ACTIVITY 1: In the first-quarter results text, what was the adjusted group gross margin for the first quarter of 2022?
ACTIVITY 2: Rewrite the first-quarter results text from "First quarter group revenues" up to and including "revenues for the first quarter).", putting "sales" in place of "revenues".
ACTIVITY 3: Write what comes next in the first-quarter results text, starting right after its last sentence.

TEXT PROVIDED:
First quarter group revenues were EUR 1,246 million, up 1% sequentially compared to the fourth quarter 2021 and down 3% compared to same quarter 2021 (first quarter 2022 USD 1,394 million). Adjusted[1] group gross margin for the first quarter 2022 was 33%, unchanged from the fourth quarter and down from 35% for the same quarter 2021. The first quarter adjusted1 group result from operations (EBIT) was EUR 126 million or 10% of revenues compared to EUR 118 million or 10% for the fourth quarter and EUR 143 million or 11% of revenues for the same period 2021 (unadjusted: EUR 40 million or 3% of revenues for the first quarter).

First quarter adjusted1 group net result was EUR 102 million compared to EUR 119 million for the fourth quarter and EUR 74 million for the same quarter 2021 (unadjusted: EUR 15 million for the first quarter). First quarter adjusted1 diluted earnings per share[2] were EUR 0.39 or CHF 0.40 (EUR 0.06 or CHF 0.06 unadjusted). First quarter group operating cash flow was EUR 147 million while group free cash flow reached EUR 34 million. Group net debt was EUR 1,853 million on 31 March 2022, translating into a group leverage of 2.0x net debt/adjusted1 EBITDA. Cash and cash equivalents stood at EUR 1,235 million on 31 March 2022.

The group’s Semiconductors segment contributed strongly to group performance again, generating 63% of revenues in the first quarter of 2022 at a healthy adjusted operating margin of 13%. The segment’s automotive market area recorded very positive results driven by available backlog in a market environment which remains characterized by end-to-end supply imbalances and reduced production volumes. The consumer market area showed a robust performance that was fully in line with expectations and reflected seasonal effects together with sequentially lower global smartphone shipments and a volatile demand environment. This performance continued to be driven by optical sensing solutions that power a range of applications across multiple device types and consumer market segments. The industrial and medical market area contributed very attractively to group results given positive demand momentum for advanced LED lighting in established and emerging markets and a supportive contribution from industrial and medical imaging.

GIVEN DATA:
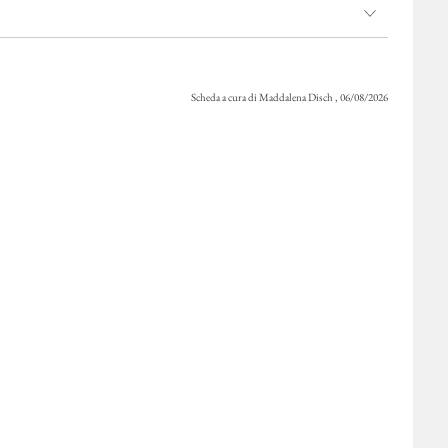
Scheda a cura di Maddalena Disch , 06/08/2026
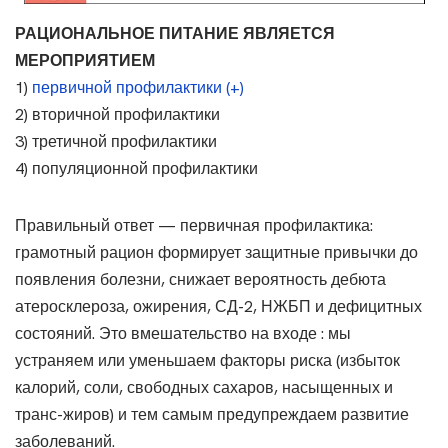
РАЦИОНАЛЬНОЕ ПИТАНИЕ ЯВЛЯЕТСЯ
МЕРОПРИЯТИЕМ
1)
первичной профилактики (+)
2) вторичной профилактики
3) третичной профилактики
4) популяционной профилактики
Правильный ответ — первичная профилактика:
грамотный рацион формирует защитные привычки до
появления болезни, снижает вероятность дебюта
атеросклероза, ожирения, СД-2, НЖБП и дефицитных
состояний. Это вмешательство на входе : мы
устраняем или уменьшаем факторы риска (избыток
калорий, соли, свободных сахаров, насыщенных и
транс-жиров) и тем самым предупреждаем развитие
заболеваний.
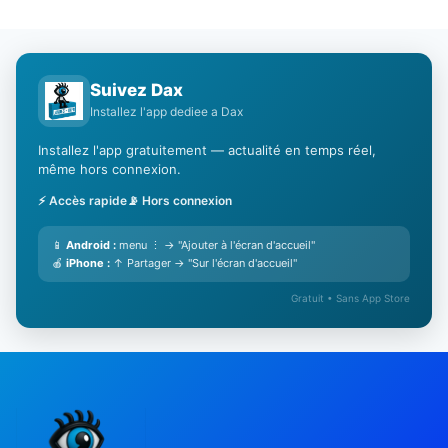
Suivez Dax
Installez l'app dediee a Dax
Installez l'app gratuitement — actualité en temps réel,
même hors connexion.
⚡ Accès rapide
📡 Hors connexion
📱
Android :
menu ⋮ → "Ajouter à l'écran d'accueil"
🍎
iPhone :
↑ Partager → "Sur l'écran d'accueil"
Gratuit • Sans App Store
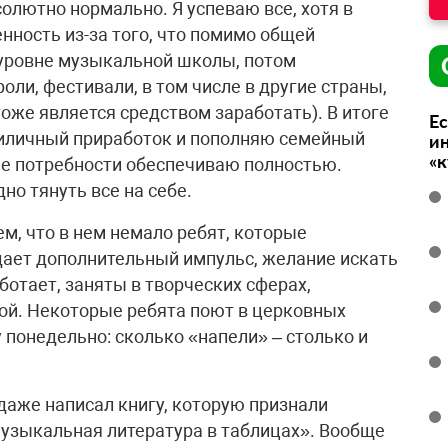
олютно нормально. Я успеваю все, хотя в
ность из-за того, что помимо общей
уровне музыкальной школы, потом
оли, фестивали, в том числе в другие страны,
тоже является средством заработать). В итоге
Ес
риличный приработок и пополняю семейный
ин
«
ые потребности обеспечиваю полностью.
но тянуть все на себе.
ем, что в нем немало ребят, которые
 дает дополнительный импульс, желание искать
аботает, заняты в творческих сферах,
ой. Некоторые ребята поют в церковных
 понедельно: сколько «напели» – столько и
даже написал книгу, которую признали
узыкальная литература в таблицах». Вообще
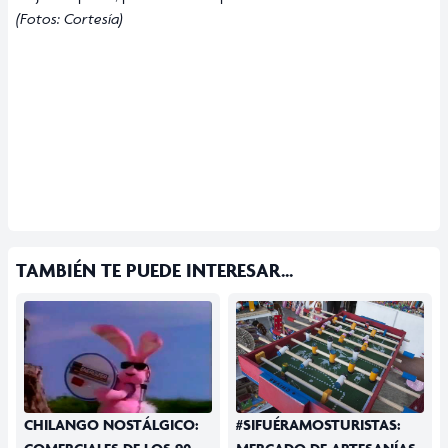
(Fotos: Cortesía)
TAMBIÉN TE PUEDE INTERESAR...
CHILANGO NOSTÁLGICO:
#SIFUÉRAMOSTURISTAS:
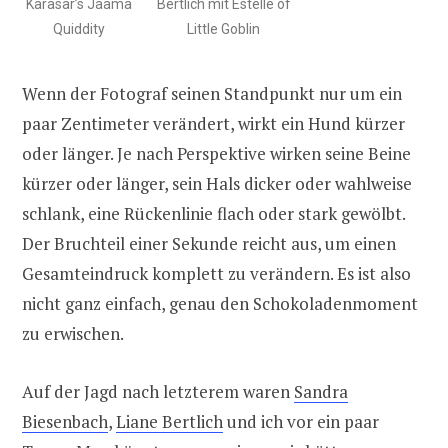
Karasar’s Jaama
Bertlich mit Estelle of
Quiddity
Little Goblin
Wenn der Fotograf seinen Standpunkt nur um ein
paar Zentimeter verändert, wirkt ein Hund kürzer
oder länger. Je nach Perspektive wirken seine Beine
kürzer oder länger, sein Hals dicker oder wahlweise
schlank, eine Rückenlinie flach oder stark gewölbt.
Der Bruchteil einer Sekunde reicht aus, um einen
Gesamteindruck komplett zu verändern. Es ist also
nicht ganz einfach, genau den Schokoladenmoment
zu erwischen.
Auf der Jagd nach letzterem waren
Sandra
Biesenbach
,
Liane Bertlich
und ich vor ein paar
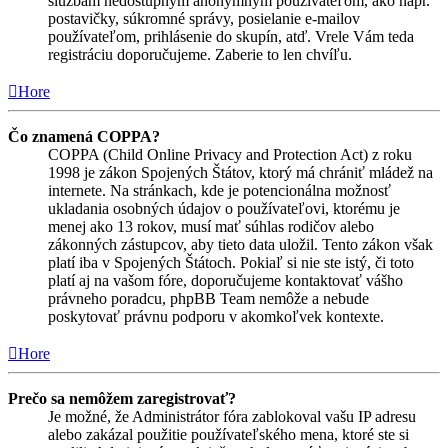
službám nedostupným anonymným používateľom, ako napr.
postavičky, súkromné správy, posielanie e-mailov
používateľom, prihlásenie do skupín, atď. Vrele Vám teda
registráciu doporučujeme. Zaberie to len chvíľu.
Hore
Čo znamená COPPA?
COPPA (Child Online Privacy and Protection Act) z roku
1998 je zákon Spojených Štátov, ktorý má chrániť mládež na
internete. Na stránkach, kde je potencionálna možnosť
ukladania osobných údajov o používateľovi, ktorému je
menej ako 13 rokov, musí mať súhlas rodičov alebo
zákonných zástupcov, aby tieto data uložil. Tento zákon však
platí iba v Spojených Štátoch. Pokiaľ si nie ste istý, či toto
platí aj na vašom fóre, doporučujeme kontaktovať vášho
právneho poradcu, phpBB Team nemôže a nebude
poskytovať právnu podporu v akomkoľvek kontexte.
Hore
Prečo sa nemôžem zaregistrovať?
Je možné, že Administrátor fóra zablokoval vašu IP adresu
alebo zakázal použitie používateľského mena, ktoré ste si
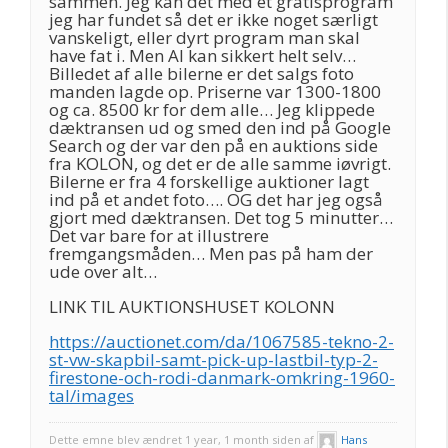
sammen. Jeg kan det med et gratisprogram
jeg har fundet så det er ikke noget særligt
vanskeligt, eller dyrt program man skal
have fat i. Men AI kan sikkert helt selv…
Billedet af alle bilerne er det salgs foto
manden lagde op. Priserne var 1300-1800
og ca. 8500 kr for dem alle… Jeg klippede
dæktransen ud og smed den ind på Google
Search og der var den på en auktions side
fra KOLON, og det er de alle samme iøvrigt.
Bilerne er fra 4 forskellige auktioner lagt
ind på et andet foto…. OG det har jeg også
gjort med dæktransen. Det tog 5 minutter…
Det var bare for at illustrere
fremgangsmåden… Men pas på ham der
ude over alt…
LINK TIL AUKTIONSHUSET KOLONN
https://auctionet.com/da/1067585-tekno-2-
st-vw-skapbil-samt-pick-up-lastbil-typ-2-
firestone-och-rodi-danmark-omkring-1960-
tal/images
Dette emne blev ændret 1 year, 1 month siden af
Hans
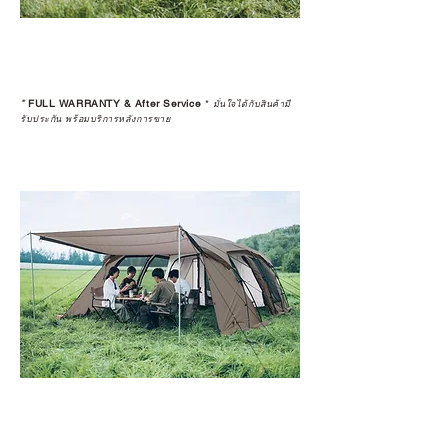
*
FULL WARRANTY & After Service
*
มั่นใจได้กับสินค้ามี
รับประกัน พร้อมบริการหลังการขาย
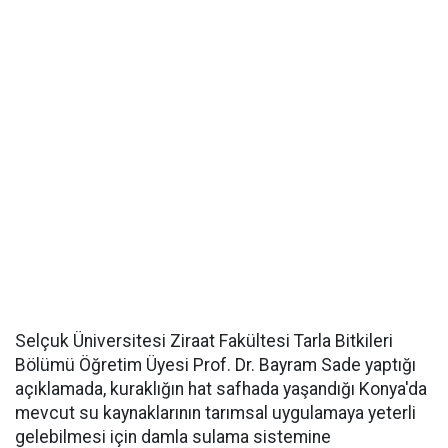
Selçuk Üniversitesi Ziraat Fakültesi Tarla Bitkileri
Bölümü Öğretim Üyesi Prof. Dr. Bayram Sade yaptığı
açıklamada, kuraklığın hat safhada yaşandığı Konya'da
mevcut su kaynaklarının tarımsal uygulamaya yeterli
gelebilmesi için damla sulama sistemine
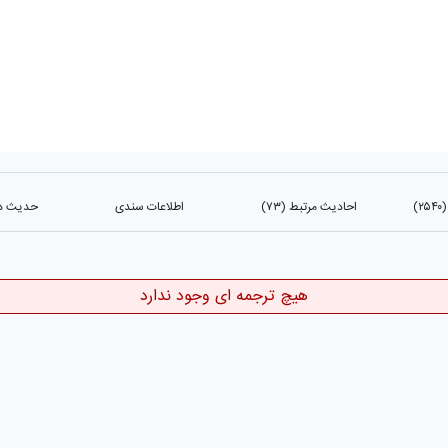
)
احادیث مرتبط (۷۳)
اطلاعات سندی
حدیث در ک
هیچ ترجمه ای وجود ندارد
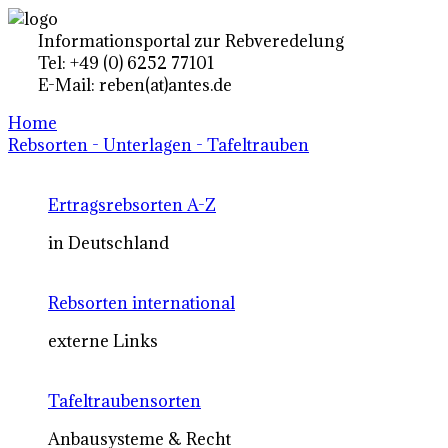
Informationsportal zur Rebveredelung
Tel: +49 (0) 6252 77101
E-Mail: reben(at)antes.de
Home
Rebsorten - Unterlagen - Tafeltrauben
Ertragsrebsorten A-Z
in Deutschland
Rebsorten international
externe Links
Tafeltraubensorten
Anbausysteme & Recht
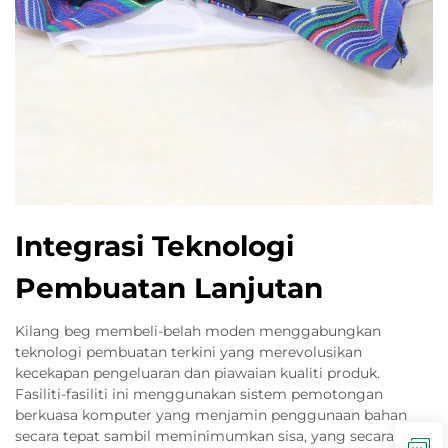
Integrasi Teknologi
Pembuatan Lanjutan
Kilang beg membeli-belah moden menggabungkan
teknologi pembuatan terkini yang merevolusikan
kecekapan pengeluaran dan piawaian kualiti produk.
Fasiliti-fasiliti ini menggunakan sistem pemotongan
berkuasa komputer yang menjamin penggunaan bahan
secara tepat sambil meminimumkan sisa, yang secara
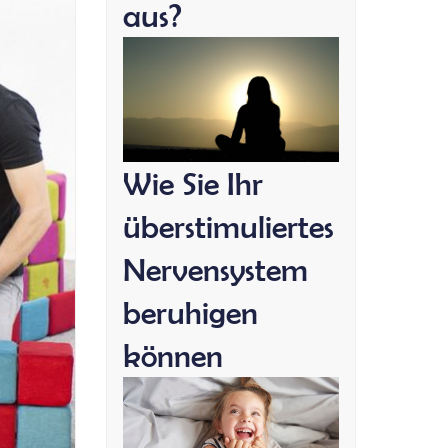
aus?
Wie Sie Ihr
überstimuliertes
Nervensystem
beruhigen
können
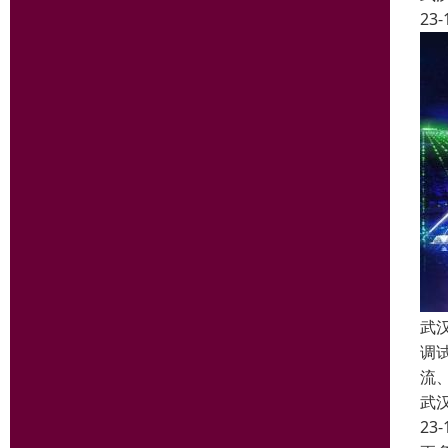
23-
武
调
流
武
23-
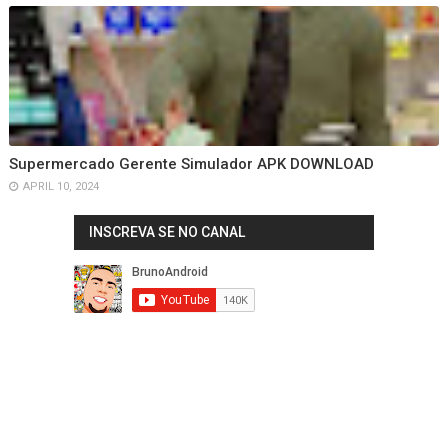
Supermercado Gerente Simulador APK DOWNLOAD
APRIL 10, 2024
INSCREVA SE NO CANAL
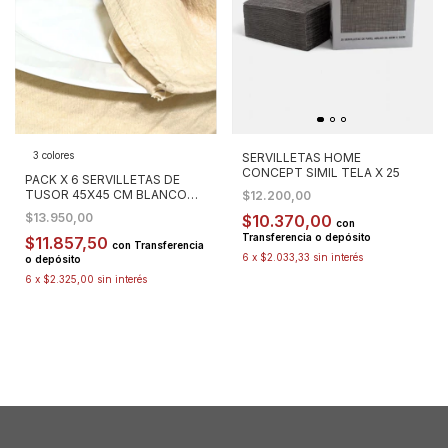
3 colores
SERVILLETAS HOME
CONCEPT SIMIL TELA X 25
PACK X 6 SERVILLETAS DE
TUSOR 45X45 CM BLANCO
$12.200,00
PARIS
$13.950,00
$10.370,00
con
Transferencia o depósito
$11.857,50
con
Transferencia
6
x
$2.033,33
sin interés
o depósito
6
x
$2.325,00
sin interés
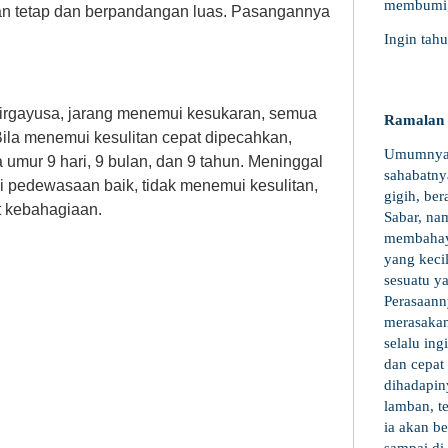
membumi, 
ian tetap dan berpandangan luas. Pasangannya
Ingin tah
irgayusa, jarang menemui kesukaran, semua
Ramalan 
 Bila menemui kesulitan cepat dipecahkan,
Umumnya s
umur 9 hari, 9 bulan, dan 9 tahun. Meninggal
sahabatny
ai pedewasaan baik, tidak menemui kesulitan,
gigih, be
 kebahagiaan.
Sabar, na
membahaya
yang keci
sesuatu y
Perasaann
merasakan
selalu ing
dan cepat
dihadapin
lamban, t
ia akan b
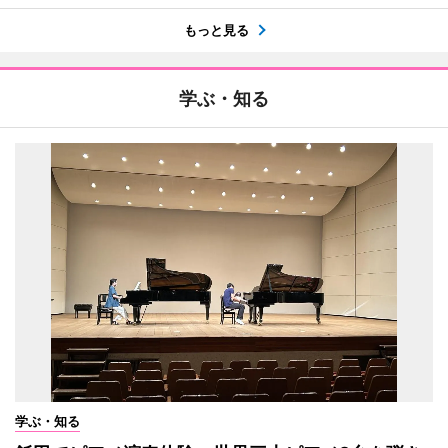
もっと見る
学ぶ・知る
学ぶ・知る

FINAL ANSWER 1: 33%

FINAL ANSWER 2:
First quarter group sales were EUR 1,246 million, up 1% sequentially compared to the fourth quarter 2021 and down 3% compared to same quarter 2021 (first quarter 2022 USD 1,394 million). Adjusted[1] group gross margin for the first quarter 2022 was 33%, unchanged from the fourth quarter and down from 35% for the same quarter 2021. The first quarter adjusted1 group result from operations (EBIT) was EUR 126 million or 10% of sales compared to EUR 118 million or 10% for the fourth quarter and EUR 143 million or 11% of sales for the same period 2021 (unadjusted: EUR 40 million or 3% of sales for the first quarter).

FINAL ANSWER 3:
As presented at the recent Capital Markets Day, ams OSRAM follows a clear strategy for growth through optical innovations. The group’s R&D investments and product developments focus on growth opportunities including consumer and automotive light sensing, 3D technologies for world-facing camera applications, AR/VR applications, display management, horticulture and UV-C LED solutions, advanced automotive LED front lighting, and LED technology to create micro-LED displays.

The Lamps & Systems (L&S) segment showed an overall positive performance in the first quarter contributing 37% of revenues. The L&S automotive business including legacy traditional lighting continued to positively track expectations as results reflect seasonal effects and good overall demand. The other areas of the L&S business provided solid contributions from their diversified range of industrial, building-related and medical applications in a generally supportive demand environment.

For the second quarter 2022, ams OSRAM expects group revenues of EUR 1,150-1,250 million (EUR 1,180-1,280 million on a comparable portfolio basis) and an expected adjusted operating (EBIT) margin of 8-11%, based on currently available information and exchange rates. This includes a revenue deconsolidation effect for the second quarter reflecting the closing of the disposal of the horticulture lighting systems business Fluence which reduces expected second quarter revenues by approx. EUR 30 million on a comparable portfolio basis. Expectations for the second quarter mirror the continued demanding market environment in the automotive industry where constrained supply chain situations and ongoing volatility continue to impact production volumes across regions. The expectations for the second quarter also reflect the current volatile demand development in the consumer market, a decreased year-on-year contribution from the consumer market in line with previous comments, and deconsolidation effects when compared to the previous year.